[[ Exercise input open ]]

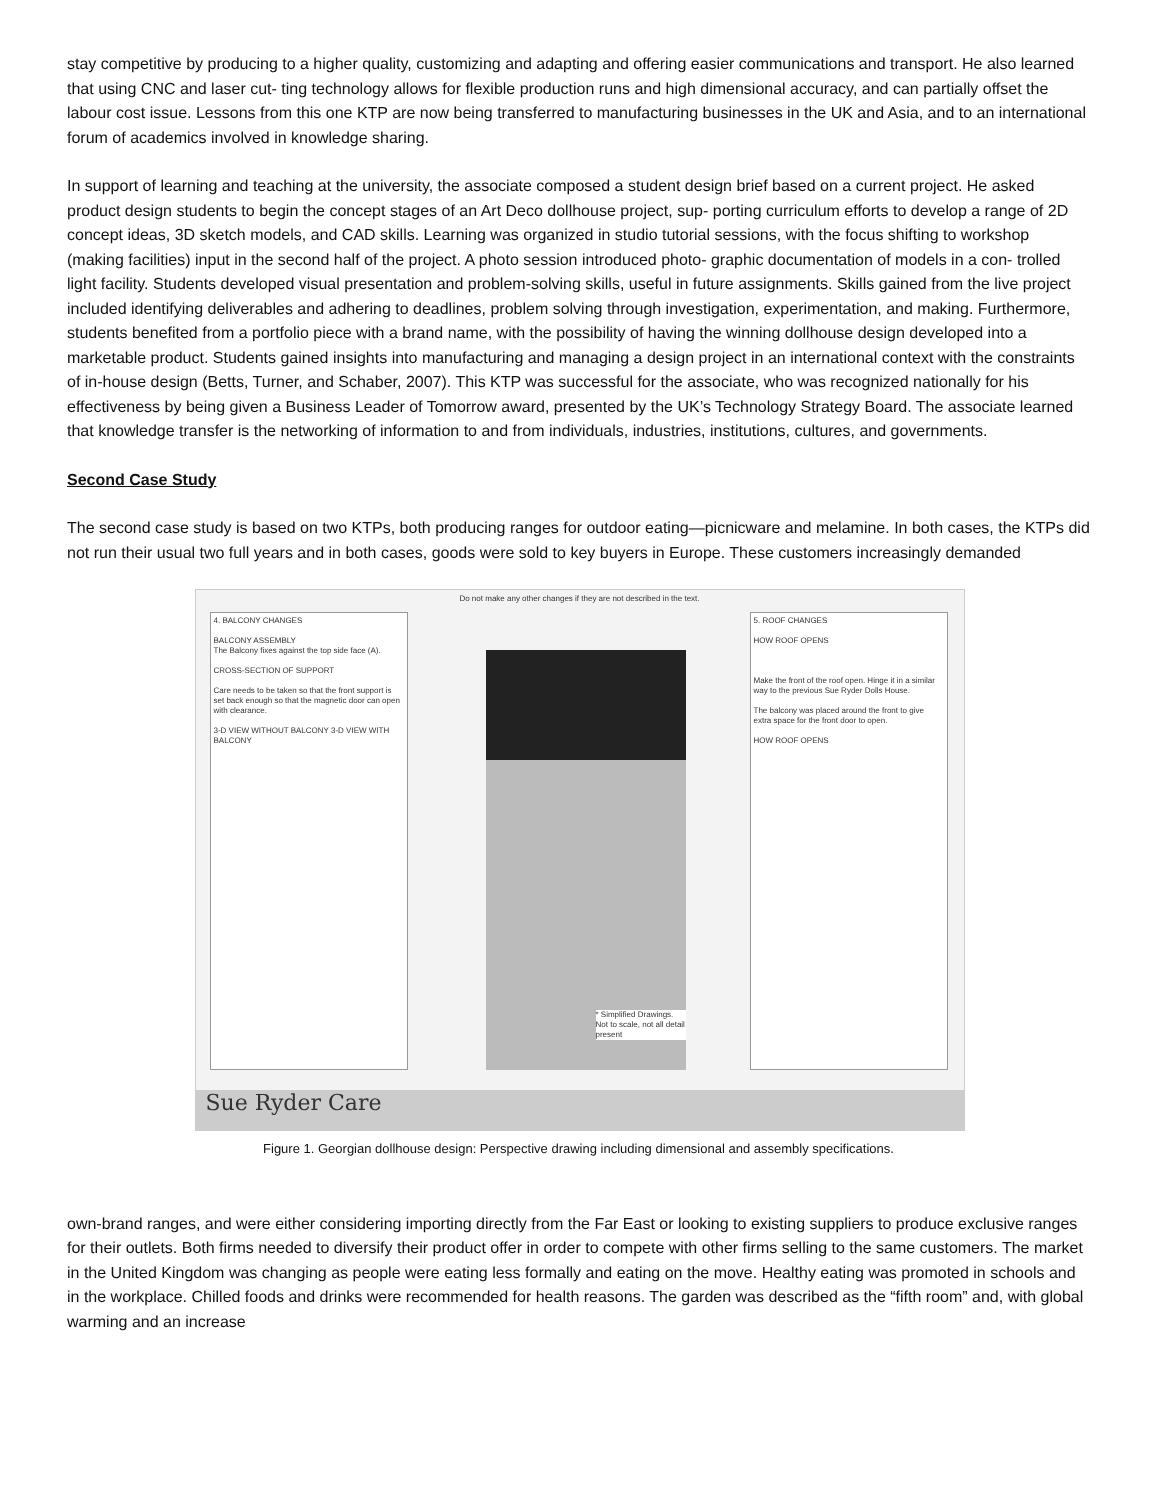stay competitive by producing to a higher quality, customizing and adapting and offering easier communications and transport. He also learned that using CNC and laser cut- ting technology allows for flexible production runs and high dimensional accuracy, and can partially offset the labour cost issue. Lessons from this one KTP are now being transferred to manufacturing businesses in the UK and Asia, and to an international forum of academics involved in knowledge sharing.
In support of learning and teaching at the university, the associate composed a student design brief based on a current project. He asked product design students to begin the concept stages of an Art Deco dollhouse project, sup- porting curriculum efforts to develop a range of 2D concept ideas, 3D sketch models, and CAD skills. Learning was organized in studio tutorial sessions, with the focus shifting to workshop (making facilities) input in the second half of the project. A photo session introduced photo- graphic documentation of models in a con- trolled light facility. Students developed visual presentation and problem-solving skills, useful in future assignments. Skills gained from the live project included identifying deliverables and adhering to deadlines, problem solving through investigation, experimentation, and making. Furthermore, students benefited from a portfolio piece with a brand name, with the possibility of having the winning dollhouse design developed into a marketable product. Students gained insights into manufacturing and managing a design project in an international context with the constraints of in-house design (Betts, Turner, and Schaber, 2007). This KTP was successful for the associate, who was recognized nationally for his effectiveness by being given a Business Leader of Tomorrow award, presented by the UK’s Technology Strategy Board. The associate learned that knowledge transfer is the networking of information to and from individuals, industries, institutions, cultures, and governments.
Second Case Study
The second case study is based on two KTPs, both producing ranges for outdoor eating—picnicware and melamine. In both cases, the KTPs did not run their usual two full years and in both cases, goods were sold to key buyers in Europe. These customers increasingly demanded
Do not make any other changes if they are not described in the text.
4. BALCONY CHANGES
BALCONY ASSEMBLY
The Balcony fixes against the top side face (A).
CROSS-SECTION OF SUPPORT
Care needs to be taken so that the front support is set back enough so that the magnetic door can open with clearance.
3-D VIEW WITHOUT BALCONY 3-D VIEW WITH BALCONY
* Simplified Drawings. Not to scale, not all detail present
5. ROOF CHANGES
HOW ROOF OPENS
Make the front of the roof open. Hinge it in a similar way to the previous Sue Ryder Dolls House.
The balcony was placed around the front to give extra space for the front door to open.
HOW ROOF OPENS
Sue Ryder Care
Figure 1. Georgian dollhouse design: Perspective drawing including dimensional and assembly specifications.
own-brand ranges, and were either considering importing directly from the Far East or looking to existing suppliers to produce exclusive ranges for their outlets. Both firms needed to diversify their product offer in order to compete with other firms selling to the same customers. The market in the United Kingdom was changing as people were eating less formally and eating on the move. Healthy eating was promoted in schools and in the workplace. Chilled foods and drinks were recommended for health reasons. The garden was described as the “fifth room” and, with global warming and an increase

[[ Exercise input closed ]]

**What you are asked to do**. An exact copy of the data above is required, printed without its pictures.

**Result of the exercise**.
stay competitive by producing to a higher quality, customizing and adapting and offering easier communications and transport. He also learned that using CNC and laser cut- ting technology allows for flexible production runs and high dimensional accuracy, and can partially offset the labour cost issue. Lessons from this one KTP are now being transferred to manufacturing businesses in the UK and Asia, and to an international forum of academics involved in knowledge sharing.
In support of learning and teaching at the university, the associate composed a student design brief based on a current project. He asked product design students to begin the concept stages of an Art Deco dollhouse project, sup- porting curriculum efforts to develop a range of 2D concept ideas, 3D sketch models, and CAD skills. Learning was organized in studio tutorial sessions, with the focus shifting to workshop (making facilities) input in the second half of the project. A photo session introduced photo- graphic documentation of models in a con- trolled light facility. Students developed visual presentation and problem-solving skills, useful in future assignments. Skills gained from the live project included identifying deliverables and adhering to deadlines, problem solving through investigation, experimentation, and making. Furthermore, students benefited from a portfolio piece with a brand name, with the possibility of having the winning dollhouse design developed into a marketable product. Students gained insights into manufacturing and managing a design project in an international context with the constraints of in-house design (Betts, Turner, and Schaber, 2007). This KTP was successful for the associate, who was recognized nationally for his effectiveness by being given a Business Leader of Tomorrow award, presented by the UK’s Technology Strategy Board. The associate learned that knowledge transfer is the networking of information to and from individuals, industries, institutions, cultures, and governments.
Second Case Study
The second case study is based on two KTPs, both producing ranges for outdoor eating—picnicware and melamine. In both cases, the KTPs did not run their usual two full years and in both cases, goods were sold to key buyers in Europe. These customers increasingly demanded
Do not make any other changes if they are not described in the text.
4. BALCONY CHANGES
BALCONY ASSEMBLY
The Balcony fixes against the top side face (A).
CROSS-SECTION OF SUPPORT
Care needs to be taken so that the front support is set back enough so that the magnetic door can open with clearance.
3-D VIEW WITHOUT BALCONY 3-D VIEW WITH BALCONY
* Simplified Drawings. Not to scale, not all detail present
5. ROOF CHANGES
HOW ROOF OPENS
Make the front of the roof open. Hinge it in a similar way to the previous Sue Ryder Dolls House.
The balcony was placed around the front to give extra space for the front door to open.
HOW ROOF OPENS
Sue Ryder Care
Figure 1. Georgian dollhouse design: Perspective drawing including dimensional and assembly specifications.
own-brand ranges, and were either considering importing directly from the Far East or looking to existing suppliers to produce exclusive ranges for their outlets. Both firms needed to diversify their product offer in order to compete with other firms selling to the same customers. The market in the United Kingdom was changing as people were eating less formally and eating on the move. Healthy eating was promoted in schools and in the workplace. Chilled foods and drinks were recommended for health reasons. The garden was described as the “fifth room” and, with global warming and an increase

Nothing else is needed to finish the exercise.